Quote the entries below from the line with "はま寿司 南陽ショッピングプラザ店" through the line with "واکنش شهرداری لواسان به موضوع ویلای", both ends included, and only those lines.
----- RECORDS FOR THIS TASK
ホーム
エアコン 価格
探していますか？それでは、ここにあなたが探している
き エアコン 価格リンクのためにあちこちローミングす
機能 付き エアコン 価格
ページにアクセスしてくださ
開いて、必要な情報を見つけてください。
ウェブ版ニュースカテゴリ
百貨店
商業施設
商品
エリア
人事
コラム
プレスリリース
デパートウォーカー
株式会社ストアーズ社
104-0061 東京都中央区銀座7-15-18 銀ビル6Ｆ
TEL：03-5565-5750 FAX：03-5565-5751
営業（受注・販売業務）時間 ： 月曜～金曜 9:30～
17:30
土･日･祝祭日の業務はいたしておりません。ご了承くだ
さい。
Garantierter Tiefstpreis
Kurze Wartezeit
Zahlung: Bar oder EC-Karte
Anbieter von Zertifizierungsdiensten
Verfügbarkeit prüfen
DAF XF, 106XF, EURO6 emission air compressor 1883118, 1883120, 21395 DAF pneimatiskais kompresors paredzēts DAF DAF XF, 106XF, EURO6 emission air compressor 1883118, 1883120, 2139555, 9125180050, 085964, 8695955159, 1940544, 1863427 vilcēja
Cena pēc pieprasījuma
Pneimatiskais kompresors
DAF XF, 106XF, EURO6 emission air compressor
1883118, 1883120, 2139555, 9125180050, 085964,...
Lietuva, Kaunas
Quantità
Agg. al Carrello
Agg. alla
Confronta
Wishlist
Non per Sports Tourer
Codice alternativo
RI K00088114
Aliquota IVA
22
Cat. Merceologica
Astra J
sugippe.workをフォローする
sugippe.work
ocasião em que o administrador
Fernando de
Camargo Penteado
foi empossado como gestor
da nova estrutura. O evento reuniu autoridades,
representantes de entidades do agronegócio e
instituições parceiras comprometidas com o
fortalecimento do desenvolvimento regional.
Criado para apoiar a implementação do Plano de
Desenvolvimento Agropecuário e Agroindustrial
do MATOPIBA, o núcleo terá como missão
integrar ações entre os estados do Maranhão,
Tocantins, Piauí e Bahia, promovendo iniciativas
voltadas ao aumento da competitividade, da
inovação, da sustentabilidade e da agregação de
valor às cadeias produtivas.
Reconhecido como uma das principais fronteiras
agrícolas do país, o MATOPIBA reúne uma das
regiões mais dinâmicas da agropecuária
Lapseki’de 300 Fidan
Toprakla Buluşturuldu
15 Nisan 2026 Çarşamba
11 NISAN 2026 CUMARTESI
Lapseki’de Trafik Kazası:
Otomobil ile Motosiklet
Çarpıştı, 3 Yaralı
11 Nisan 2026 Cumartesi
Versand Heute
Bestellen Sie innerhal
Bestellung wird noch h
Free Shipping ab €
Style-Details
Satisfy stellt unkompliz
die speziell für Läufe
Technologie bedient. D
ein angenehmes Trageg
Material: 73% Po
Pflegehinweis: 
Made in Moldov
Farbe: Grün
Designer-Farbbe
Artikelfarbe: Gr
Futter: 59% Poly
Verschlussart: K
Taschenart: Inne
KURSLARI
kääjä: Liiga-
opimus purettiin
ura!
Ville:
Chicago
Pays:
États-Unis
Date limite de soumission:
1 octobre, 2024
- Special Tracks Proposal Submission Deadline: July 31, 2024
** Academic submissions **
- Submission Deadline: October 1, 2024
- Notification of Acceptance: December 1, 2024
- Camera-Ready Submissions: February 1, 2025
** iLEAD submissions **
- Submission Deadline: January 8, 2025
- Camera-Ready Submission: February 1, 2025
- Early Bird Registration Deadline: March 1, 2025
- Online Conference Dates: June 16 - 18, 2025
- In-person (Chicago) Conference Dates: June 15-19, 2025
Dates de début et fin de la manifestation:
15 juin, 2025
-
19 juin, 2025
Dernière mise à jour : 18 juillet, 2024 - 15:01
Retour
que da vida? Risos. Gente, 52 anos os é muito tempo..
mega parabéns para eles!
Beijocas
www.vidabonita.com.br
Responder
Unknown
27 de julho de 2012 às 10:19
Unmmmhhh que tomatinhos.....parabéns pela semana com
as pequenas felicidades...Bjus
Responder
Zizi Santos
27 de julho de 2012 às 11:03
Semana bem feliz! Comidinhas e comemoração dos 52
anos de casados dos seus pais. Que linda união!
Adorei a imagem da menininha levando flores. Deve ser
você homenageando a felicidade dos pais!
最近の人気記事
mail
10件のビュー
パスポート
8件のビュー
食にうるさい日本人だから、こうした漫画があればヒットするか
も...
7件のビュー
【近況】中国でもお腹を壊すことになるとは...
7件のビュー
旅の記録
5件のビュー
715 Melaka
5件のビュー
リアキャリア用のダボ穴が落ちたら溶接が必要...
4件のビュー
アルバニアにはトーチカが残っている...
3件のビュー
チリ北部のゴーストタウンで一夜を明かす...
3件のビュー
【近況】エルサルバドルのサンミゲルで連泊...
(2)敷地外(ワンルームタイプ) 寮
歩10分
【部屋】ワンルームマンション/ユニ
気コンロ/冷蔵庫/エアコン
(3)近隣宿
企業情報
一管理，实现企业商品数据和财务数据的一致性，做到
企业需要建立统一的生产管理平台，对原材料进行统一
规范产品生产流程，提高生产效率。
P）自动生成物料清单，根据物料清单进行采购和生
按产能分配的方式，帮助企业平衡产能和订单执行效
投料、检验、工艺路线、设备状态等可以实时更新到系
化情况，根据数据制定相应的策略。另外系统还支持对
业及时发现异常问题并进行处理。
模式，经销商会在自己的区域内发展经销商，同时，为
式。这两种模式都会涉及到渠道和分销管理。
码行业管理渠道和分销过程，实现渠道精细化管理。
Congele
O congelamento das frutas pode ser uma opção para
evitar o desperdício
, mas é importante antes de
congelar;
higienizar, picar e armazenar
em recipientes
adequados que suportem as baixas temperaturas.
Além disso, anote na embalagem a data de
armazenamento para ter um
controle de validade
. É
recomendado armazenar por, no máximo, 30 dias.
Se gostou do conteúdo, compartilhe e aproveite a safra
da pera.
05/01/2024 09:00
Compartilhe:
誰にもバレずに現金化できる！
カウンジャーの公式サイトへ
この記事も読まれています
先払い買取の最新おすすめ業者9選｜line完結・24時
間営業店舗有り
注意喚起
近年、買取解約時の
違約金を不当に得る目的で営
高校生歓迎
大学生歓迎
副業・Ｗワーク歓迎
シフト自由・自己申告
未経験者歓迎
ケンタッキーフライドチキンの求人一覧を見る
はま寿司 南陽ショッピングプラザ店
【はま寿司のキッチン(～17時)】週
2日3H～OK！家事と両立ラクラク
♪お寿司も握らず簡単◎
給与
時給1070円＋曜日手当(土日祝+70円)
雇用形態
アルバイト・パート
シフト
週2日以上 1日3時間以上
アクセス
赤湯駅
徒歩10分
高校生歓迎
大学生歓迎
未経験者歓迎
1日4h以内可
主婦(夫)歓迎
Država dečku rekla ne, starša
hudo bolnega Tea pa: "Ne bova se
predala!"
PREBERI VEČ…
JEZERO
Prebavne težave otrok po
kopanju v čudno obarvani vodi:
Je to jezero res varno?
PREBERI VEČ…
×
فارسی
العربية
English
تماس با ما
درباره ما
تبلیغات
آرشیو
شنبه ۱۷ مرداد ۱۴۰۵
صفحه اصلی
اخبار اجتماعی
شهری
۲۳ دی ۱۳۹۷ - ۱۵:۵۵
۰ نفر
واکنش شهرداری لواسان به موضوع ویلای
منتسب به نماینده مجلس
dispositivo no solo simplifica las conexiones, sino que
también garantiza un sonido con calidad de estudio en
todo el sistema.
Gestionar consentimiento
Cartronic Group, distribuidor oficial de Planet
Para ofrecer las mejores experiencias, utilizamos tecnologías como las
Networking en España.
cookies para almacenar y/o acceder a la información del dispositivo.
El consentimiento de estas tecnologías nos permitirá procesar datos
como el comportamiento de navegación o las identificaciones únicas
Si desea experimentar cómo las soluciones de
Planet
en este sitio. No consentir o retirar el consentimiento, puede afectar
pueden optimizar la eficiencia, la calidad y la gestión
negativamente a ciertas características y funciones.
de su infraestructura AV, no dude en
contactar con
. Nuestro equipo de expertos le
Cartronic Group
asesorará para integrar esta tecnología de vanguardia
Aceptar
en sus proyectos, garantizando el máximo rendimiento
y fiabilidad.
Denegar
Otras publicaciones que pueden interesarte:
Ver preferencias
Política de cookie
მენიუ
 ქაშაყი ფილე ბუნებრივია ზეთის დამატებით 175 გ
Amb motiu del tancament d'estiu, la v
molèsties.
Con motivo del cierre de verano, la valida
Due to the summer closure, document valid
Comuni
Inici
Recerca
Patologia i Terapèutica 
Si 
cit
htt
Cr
----------
> RESULT
はま寿司 南陽ショッピングプラザ店
【はま寿司のキッチン(～17時)】週
2日3H～OK！家事と両立ラクラク
♪お寿司も握らず簡単◎
給与
時給1070円＋曜日手当(土日祝+70円)
雇用形態
アルバイト・パート
シフト
週2日以上 1日3時間以上
アクセス
赤湯駅
徒歩10分
高校生歓迎
大学生歓迎
未経験者歓迎
1日4h以内可
主婦(夫)歓迎
Država dečku rekla ne, starša
hudo bolnega Tea pa: "Ne bova se
predala!"
PREBERI VEČ…
JEZERO
Prebavne težave otrok po
kopanju v čudno obarvani vodi:
Je to jezero res varno?
PREBERI VEČ…
×
فارسی
العربية
English
تماس با ما
درباره ما
تبلیغات
آرشیو
شنبه ۱۷ مرداد ۱۴۰۵
صفحه اصلی
اخبار اجتماعی
شهری
۲۳ دی ۱۳۹۷ - ۱۵:۵۵
۰ نفر
واکنش شهرداری لواسان به موضوع ویلای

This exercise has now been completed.